On court la Mi-Carême à Natashquan
Radio-Canada
On se masque et on dit « Brutt! Brutt! » à Natashquan par les temps qui courent, à l’occasion de la Mi-Carême, cette fête méconnue mais bien en vie au bout de la route 138. Forcés de la souligner en virtuel lors des trois dernières années en raison de la pandémie, les habitants du village vont de nouveau de porte en porte, déguisés, espérant ne pas se faire reconnaître.
On défile de maison en maison en petit groupe de trois ou quatre […] Le but c’est de ne pas se faire reconnaître. On peut faire des sons, des bruits. On évite de parler ou on trafique sa voix, on change sa démarche, pour être certain de ne pas se faire reconnaître, raconte Guillaume Hubermont, ex-animateur de l’émission Boréale 138 et historien amateur.
Quand les masques sont levés, car ils se lèvent, on boit un coup, on mange une bouchée puis on file à la prochaine maison. C’est un carrousel qui dure quelques jours, mais qui change aussi de forme de village en village.
À Natashquan, d’après Guillaume Hubermont, qui y a longtemps vécu et couru la Mi-Carême, la fête est associée aux mauvais coups.
À Fatima, aux Îles-de-la-Madeleine, on déambule en plus grands groupes, et une trentaine de maisons signalent leur hospitalité avec des décorations de Noël. On boit de la bière ou de la bagosse et, surtout, on joue de la musique.
Après les mauvais coups et la musique, c’est le raffinement des costumes qui fait la marque de la Mi-Carême de l’Île-aux-Grues.
Enfin, à Chéticamp, en Nouvelle-Écosse, on a décidé de monnayer l’affaire en faisant payer les watcheux cinq dollars pour regarder les mi-carêmes passer.
Fatima, Île-aux-Grues, Chéticamp et Natashquan : toutes des petites villes isolées, presque insulaires.
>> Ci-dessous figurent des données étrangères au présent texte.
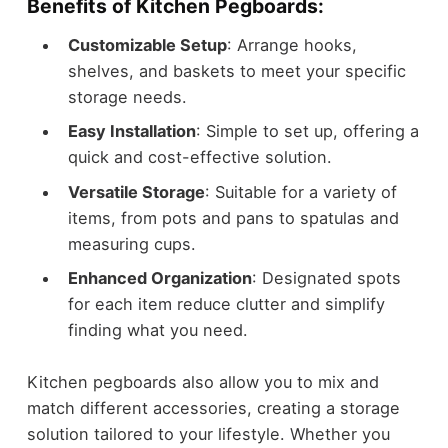
Benefits of Kitchen Pegboards:
Customizable Setup
: Arrange hooks,
shelves, and baskets to meet your specific
storage needs.
Easy Installation
: Simple to set up, offering a
quick and cost-effective solution.
Versatile Storage
: Suitable for a variety of
items, from pots and pans to spatulas and
measuring cups.
Enhanced Organization
: Designated spots
for each item reduce clutter and simplify
finding what you need.
Kitchen pegboards also allow you to mix and
match different accessories, creating a storage
solution tailored to your lifestyle. Whether you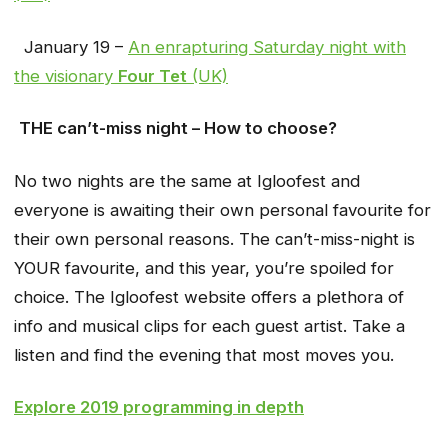
January 19 –
An enrapturing Saturday night with
the visionary
Four Tet
(UK)
THE can’t-miss night – How to choose?
No two nights are the same at Igloofest and
everyone is awaiting their own personal favourite for
their own personal reasons. The can’t-miss-night is
YOUR favourite, and this year, you’re spoiled for
choice. The Igloofest website offers a plethora of
info and musical clips for each guest artist. Take a
listen and find the evening that most moves you.
Explore 2019 programming in depth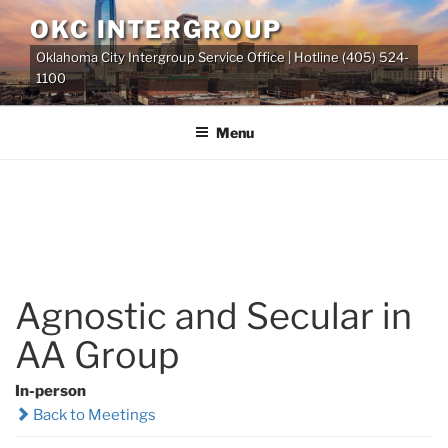
Skip
OKC INTERGROUP
to
Oklahoma City Intergroup Service Office | Hotline (405) 524-
content
1100
Menu
Agnostic and Secular in
AA Group
In-person
Back to Meetings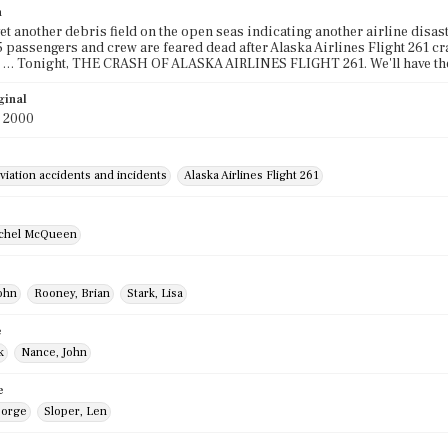
n
yet another debris field on the open seas indicating another airline disast
 passengers and crew are feared dead after Alaska Airlines Flight 261 cr
 … Tonight, THE CRASH OF ALASKA AIRLINES FLIGHT 261. We'll have the 
ginal
y 2000
viation accidents and incidents
Alaska Airlines Flight 261
ichel McQueen
ohn
Rooney, Brian
Stark, Lisa
e
k
Nance, John
e
eorge
Sloper, Len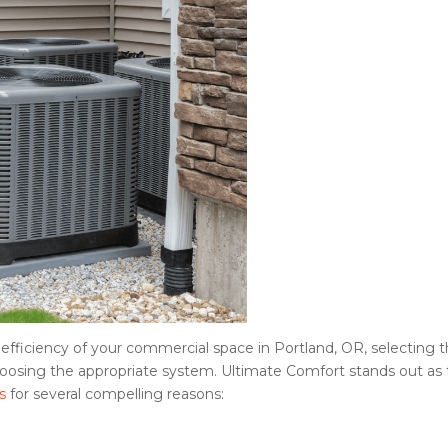
fficiency of your commercial space in Portland, OR, selecting 
 choosing the appropriate system. Ultimate Comfort stands out as
s
for several compelling reasons: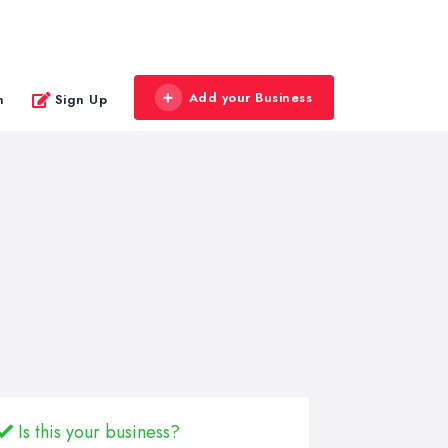
Add your Business
n
Sign Up
Is this your business?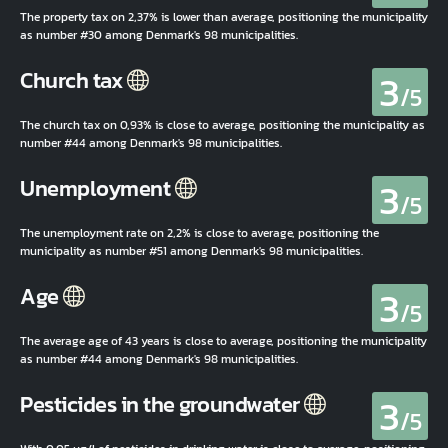
The property tax on 2,37% is lower than average, positioning the municipality
as number #30 among Denmark's 98 municipalities.
3
Church tax
/5
The church tax on 0,93% is close to average, positioning the municipality as
number #44 among Denmark's 98 municipalities.
3
Unemployment
/5
The unemployment rate on 2,2% is close to average, positioning the
municipality as number #51 among Denmark's 98 municipalities.
3
Age
/5
The average age of 43 years is close to average, positioning the municipality
as number #44 among Denmark's 98 municipalities.
3
Pesticides in the groundwater
/5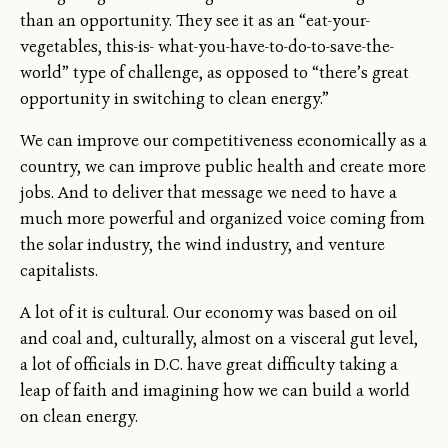
than an opportunity. They see it as an “eat-your-
vegetables, this-is- what-you-have-to-do-to-save-the-
world” type of challenge, as opposed to “there’s great
opportunity in switching to clean energy.”
We can improve our competitiveness economically as a
country, we can improve public health and create more
jobs. And to deliver that message we need to have a
much more powerful and organized voice coming from
the solar industry, the wind industry, and venture
capitalists.
A lot of it is cultural. Our economy was based on oil
and coal and, culturally, almost on a visceral gut level,
a lot of officials in D.C. have great difficulty taking a
leap of faith and imagining how we can build a world
on clean energy.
Il faut que tout le monde se connaisse, explique Guillaume Hubermont. Ces petites communautés, ce sont les seules qui, irréductibles, ont su préserver cette fête datant du Moyen-Âge.
C’est dans ces temps bien lointains que s'institutionnalisent en Europe les 40 jours de jeûne et de privation du carême. Frustrés, les paysans ont lutté, selon Guillaume Hubermont, pour couper le carême en deux. À la Mi-Carême, on mange tout ce qu’on a laissé reposer pendant deux semaines qu’on ne pouvait plus conserver parce qu’on n’avait pas de frigo, explique-t-il.